Since the audio amplifier 10 is turned off, even if an interference wave arrives immediately after the arrival of a frame synchronization signal, the noise can be immediately removed by missing the next frame synchronization signal. The noise generation time in this case is approximately 20 mS. Instead of detecting a loss of frame synchronization signal and immediately performing a squelch operation,
It is also possible to cause the squelch operation to be performed when the squelch operation occurs a number of times that does not significantly impede communication. This time can be changed according to the requirements of the communication system.

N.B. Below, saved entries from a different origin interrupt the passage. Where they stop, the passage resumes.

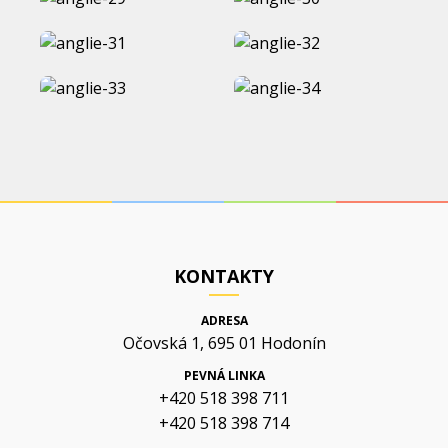
KONTAKTY
ADRESA
Očovská 1, 695 01 Hodonín
PEVNÁ LINKA
+420 518 398 711
+420 518 398 714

A dotted line box c indicates the noise generation time that occurs when a large number of allowed asynchronous times when frame synchronization is lost is set. Increasing the allowable number of synchronizations to a certain extent in this way is necessary in order to prevent the playback output from being disconnected more than necessary when quality deterioration of the line occurs rapidly and intermittently due to fading or the like. However, in this case, it naturally takes time to detect the radio wave interruption, and a noise generation section shown in C occurs when the call ends. Here, by using the noise squelch signal in combination, this noise at the end of the call can be suppressed, and this is the advantage of using the noise squelch in combination.

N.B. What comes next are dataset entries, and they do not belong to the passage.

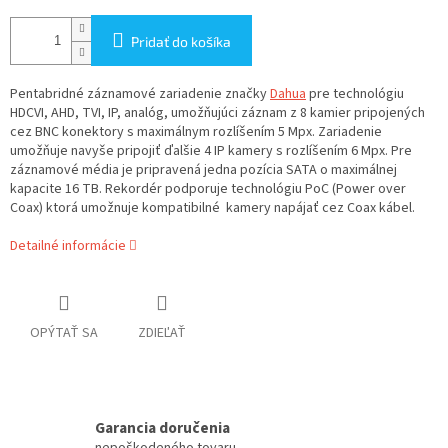
Pridať do košíka
Pentabridné záznamové zariadenie značky
Dahua
pre technológiu
HDCVI, AHD, TVI, IP, analóg, umožňujúci záznam z 8 kamier pripojených
cez BNC konektory s maximálnym rozlíšením 5 Mpx. Zariadenie
umožňuje navyše pripojiť ďalšie 4 IP kamery s rozlíšením 6 Mpx. Pre
záznamové média je pripravená jedna pozícia SATA o maximálnej
kapacite 16 TB. Rekordér podporuje technológiu PoC (Power over
Coax) ktorá umožnuje kompatibilné kamery napájať cez Coax kábel.
Detailné informácie
OPÝTAŤ SA
ZDIEĽAŤ
Garancia doručenia
nepoškodeného tovaru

Effects of the Invention As is clear from the above-mentioned embodiments, the present invention provides a method in which the amplitude level of the noise component of the frequency-discriminated signal is smaller than the voltage set by the squelch volume.
and detecting that the demodulated digital signal has a predetermined frame synchronization signal for each frame,
Since the analog output signal is output by controlling the connection/disconnection of the audio amplifier, even if there is a reception input that is higher than the reception input set by the squelch volume, there is no frame synchronization signal and the specified digital signal format is met. When not, it has the effect of not outputting an analog output signal.

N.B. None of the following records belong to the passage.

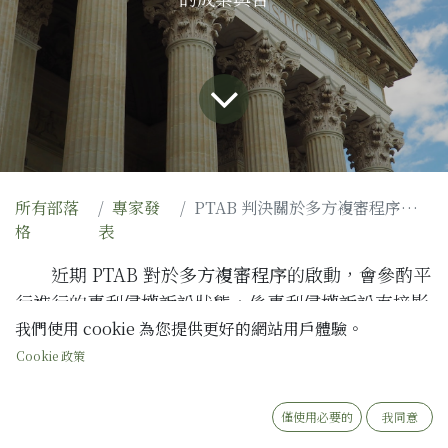
所有部落
專家發
PTAB 判決關於多方複審程序的啟動
格
表
近期
PTAB
對於
多方複審程序
的啟動，會參酌平
行進行的專利侵權訴訟狀態，係專利侵權訴訟直接影
響多方複審程序。在
Apple, Inc. v. Fintiv, Inc.
我們使用 cookie 為您提供更好的網站用戶體驗。
[1]
多方複審程序申請案，遭到
PTAB
駁回申請，其
Cookie 政策
中提到啟動多方複審程序的六個考量因素。茲簡述該
案如下
[2]
:
僅使用必要的
我同意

[Brief explanation of the drawing]

FIG. 1 is a block diagram of a digital radio device including a conventional squelch device, FIG. 2 is a block diagram of a digital radio device including a squelch device according to an embodiment of the present invention, and FIG. 3 is a block diagram of a digital radio device including a squelch device according to an embodiment of the present invention. FIG. 4 is a signal waveform diagram of the noise squelch circuit of this embodiment, and FIG. 5 is a signal waveform diagram of the squelch device of this embodiment when interference waves are added. 1... Analog input signal, 2... Encoder, 3... Carrier signal, 4... Modulator, 5... Transmitter, 6... Antenna, 7... Antenna, 8... Receiver, 9... Demodulator, 1
0...Decoder, 11...Audio amplifier, 12...Analog output signal, 13...Frequency discriminator, 17...Squelch device, 18...High-pass filter, 19...Amplitude detection circuit, 20...Comparison circuit, 21...Frame synchronization detection circuit , 22...state holding circuit, 23...AND circuit.

Claims (1)

[Claims] 1. An amplitude detection circuit that extracts high-frequency components from frequency-discriminated received input and detects the amplitude level, a comparison circuit that compares the voltage set by the squelch volume and the signal of the amplitude detection circuit, and a demodulation circuit. a frame synchronization detection circuit that detects a frame synchronization signal included in one frame of a digital signal; and a state holding circuit that maintains a detection state until one frame ends after the frame synchronization detection circuit detects the frame synchronization signal. , inputting the signal of the comparison circuit and the signal of the state holding circuit,
The output controls the output of the analog output signal.
A squelch device equipped with an AND circuit.